Platelets play a key role in the formation of hemostatic clots and obstructive thrombi as well as in other biological processes. In response to physiological stimulants, including thrombin, platelets change shape, express adhesive molecules, aggregate, and secrete bioactive substances, but their subsequent fate is largely unknown. Here we examined late-stage structural, metabolic, and functional consequences of thrombin-induced platelet activation. Using a combination of confocal microscopy, scanning and transmission electron microscopy, flow cytometry, biochemical and biomechanical measurements, we showed that thrombin-induced activation is followed by time-dependent platelet dysfunction and disintegration. After ~30 minutes of incubation with thrombin, unlike with collagen or ADP, human platelets disintegrated into cellular fragments containing organelles, such as mitochondria, glycogen granules, and vacuoles. This platelet fragmentation was preceded by Ca2+ influx, integrin αIIbß3 activation and phosphatidylserine exposure (activation phase), followed by mitochondrial depolarization, generation of reactive oxygen species, metabolic ATP depletion and impairment of platelet contractility along with dramatic cytoskeletal rearrangements, concomitant with platelet disintegration (death phase).

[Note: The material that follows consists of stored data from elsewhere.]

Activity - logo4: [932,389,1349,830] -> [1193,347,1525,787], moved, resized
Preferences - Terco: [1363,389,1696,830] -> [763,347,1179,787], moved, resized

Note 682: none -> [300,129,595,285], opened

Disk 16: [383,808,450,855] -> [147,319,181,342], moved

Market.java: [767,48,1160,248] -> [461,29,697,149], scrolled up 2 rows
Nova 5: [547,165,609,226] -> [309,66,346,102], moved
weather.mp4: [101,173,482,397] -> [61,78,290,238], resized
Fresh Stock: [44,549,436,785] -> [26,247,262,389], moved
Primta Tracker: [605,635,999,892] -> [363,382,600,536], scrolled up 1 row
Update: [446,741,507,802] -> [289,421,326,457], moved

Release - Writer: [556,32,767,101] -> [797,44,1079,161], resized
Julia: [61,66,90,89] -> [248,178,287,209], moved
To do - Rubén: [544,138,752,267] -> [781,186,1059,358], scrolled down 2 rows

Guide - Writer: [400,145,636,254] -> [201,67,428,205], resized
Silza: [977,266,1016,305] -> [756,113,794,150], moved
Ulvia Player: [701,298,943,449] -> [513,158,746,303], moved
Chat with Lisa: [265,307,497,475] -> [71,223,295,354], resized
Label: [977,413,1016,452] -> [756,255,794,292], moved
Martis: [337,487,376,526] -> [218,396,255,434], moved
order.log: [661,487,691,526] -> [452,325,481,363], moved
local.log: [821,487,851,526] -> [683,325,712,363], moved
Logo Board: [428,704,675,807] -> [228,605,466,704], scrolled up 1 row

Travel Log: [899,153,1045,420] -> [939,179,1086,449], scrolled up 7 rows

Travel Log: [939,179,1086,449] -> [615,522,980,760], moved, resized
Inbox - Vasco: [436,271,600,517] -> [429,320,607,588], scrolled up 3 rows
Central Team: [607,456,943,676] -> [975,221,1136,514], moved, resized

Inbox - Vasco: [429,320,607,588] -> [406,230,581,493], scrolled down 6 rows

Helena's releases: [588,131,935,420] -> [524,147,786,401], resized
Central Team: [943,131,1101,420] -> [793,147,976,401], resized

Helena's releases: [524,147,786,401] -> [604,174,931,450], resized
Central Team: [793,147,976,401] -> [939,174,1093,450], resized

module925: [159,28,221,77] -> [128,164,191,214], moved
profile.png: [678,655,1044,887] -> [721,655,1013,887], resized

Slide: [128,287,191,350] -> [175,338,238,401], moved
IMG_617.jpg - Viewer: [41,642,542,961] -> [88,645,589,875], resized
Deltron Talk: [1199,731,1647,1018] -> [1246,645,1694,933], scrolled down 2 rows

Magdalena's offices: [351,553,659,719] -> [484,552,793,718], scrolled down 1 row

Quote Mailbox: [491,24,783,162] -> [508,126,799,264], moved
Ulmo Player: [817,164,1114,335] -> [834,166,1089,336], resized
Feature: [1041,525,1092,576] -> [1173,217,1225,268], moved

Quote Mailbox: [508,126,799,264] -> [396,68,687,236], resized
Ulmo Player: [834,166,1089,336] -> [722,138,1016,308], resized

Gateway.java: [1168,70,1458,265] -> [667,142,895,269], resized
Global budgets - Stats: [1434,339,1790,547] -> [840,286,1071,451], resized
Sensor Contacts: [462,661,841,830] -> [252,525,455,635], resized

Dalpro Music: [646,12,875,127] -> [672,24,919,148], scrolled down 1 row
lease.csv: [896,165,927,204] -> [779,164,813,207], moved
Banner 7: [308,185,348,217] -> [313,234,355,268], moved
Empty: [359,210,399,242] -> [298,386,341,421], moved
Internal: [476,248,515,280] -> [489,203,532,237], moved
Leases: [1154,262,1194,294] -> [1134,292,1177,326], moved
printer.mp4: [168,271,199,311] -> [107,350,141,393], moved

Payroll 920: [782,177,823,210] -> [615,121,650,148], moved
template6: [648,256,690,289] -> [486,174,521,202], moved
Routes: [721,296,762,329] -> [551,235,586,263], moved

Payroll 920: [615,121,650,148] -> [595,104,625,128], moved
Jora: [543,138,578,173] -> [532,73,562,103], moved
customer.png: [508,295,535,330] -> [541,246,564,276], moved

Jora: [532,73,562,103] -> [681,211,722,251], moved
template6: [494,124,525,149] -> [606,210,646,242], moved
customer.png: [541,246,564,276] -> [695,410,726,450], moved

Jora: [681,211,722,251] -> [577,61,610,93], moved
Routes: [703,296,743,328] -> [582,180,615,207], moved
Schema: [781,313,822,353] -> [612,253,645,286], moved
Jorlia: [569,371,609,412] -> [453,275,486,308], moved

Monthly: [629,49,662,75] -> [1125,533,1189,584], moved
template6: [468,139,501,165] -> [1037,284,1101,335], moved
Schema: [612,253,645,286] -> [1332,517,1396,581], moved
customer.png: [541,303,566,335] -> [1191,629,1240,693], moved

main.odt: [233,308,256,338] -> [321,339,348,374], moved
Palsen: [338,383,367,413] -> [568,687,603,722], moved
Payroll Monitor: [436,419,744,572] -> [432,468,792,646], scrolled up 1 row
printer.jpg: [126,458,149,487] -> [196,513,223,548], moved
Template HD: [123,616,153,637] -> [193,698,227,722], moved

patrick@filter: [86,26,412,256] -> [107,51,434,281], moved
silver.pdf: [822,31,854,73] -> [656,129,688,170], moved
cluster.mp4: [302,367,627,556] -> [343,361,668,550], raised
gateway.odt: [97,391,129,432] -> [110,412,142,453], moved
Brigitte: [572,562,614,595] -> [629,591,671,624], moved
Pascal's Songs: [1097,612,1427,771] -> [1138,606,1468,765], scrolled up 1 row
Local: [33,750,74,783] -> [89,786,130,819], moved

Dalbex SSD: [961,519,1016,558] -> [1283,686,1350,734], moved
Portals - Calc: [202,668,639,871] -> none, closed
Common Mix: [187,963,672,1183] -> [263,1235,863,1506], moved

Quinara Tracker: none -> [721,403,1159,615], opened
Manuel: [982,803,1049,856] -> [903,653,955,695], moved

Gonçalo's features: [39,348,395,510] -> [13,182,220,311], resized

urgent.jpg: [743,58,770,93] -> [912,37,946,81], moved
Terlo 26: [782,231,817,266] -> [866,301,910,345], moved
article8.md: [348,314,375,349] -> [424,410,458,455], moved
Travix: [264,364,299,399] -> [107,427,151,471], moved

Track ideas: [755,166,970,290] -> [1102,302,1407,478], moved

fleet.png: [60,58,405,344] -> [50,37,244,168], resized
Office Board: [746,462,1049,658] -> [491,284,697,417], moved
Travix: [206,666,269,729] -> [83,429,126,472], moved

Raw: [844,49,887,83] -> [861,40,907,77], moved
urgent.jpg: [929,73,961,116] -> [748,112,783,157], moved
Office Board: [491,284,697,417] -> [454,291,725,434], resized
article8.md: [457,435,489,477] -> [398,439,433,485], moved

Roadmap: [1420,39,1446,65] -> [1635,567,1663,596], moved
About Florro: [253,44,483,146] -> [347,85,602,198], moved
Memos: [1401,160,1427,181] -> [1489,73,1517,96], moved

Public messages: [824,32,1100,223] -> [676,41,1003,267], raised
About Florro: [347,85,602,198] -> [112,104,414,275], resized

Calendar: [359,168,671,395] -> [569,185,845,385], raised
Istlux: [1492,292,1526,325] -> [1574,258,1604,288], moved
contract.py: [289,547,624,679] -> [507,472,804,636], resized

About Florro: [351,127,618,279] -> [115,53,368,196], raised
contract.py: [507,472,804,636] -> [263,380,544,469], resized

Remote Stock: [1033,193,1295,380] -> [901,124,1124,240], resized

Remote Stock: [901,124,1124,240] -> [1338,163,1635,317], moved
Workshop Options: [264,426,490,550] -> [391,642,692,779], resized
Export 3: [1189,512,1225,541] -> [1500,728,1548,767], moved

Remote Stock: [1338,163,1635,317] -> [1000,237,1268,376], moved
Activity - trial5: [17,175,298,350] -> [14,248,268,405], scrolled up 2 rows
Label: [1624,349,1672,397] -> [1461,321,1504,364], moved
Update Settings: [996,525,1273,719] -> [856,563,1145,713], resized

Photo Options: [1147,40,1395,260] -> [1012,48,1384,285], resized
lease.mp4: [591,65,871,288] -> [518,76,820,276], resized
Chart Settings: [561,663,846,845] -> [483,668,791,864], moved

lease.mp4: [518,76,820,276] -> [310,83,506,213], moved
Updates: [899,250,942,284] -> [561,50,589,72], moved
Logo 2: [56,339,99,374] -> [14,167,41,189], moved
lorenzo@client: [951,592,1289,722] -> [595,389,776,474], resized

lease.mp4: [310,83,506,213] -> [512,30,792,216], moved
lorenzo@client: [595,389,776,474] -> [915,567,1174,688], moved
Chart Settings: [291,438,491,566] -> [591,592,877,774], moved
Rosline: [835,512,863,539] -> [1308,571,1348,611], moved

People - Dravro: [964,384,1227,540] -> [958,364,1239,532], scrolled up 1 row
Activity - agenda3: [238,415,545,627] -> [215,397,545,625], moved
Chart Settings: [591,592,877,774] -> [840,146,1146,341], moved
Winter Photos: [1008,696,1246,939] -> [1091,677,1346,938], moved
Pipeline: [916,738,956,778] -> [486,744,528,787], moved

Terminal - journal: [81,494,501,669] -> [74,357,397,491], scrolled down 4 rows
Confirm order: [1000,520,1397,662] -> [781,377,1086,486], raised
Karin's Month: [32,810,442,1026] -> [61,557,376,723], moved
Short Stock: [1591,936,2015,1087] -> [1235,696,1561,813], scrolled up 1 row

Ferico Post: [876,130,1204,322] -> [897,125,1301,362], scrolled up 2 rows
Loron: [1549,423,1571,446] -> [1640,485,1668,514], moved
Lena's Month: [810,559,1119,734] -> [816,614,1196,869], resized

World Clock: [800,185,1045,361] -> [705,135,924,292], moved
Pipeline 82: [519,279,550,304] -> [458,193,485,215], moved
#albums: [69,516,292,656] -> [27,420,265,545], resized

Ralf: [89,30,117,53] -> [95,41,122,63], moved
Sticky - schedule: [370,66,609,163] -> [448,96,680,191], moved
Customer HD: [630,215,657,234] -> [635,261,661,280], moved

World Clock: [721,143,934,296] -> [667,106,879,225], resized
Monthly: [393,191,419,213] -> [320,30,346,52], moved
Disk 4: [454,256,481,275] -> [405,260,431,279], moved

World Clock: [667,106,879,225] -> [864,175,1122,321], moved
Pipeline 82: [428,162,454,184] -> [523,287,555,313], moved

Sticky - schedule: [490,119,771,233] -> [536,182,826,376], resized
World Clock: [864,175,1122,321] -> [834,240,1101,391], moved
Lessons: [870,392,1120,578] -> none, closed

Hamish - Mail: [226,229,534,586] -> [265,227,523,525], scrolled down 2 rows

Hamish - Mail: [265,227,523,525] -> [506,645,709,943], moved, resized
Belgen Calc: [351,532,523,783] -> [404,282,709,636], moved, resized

Coincidentally with the platelet fragmentation, thrombin caused calpain activation but not activation of caspases 3 and 7. Our findings indicate that the late functional and structural damage of thrombin-activated platelets comprise a calpain-dependent platelet death pathway that shares some similarities with the programmed death of nucleated cells, but is unique to platelets, therefore representing a special form of cellular destruction. Fragmentation of activated platelets suggests that there is an underappreciated pathway of enhanced elimination of platelets from the circulation in (pro)thrombotic conditions once these cells have performed their functions.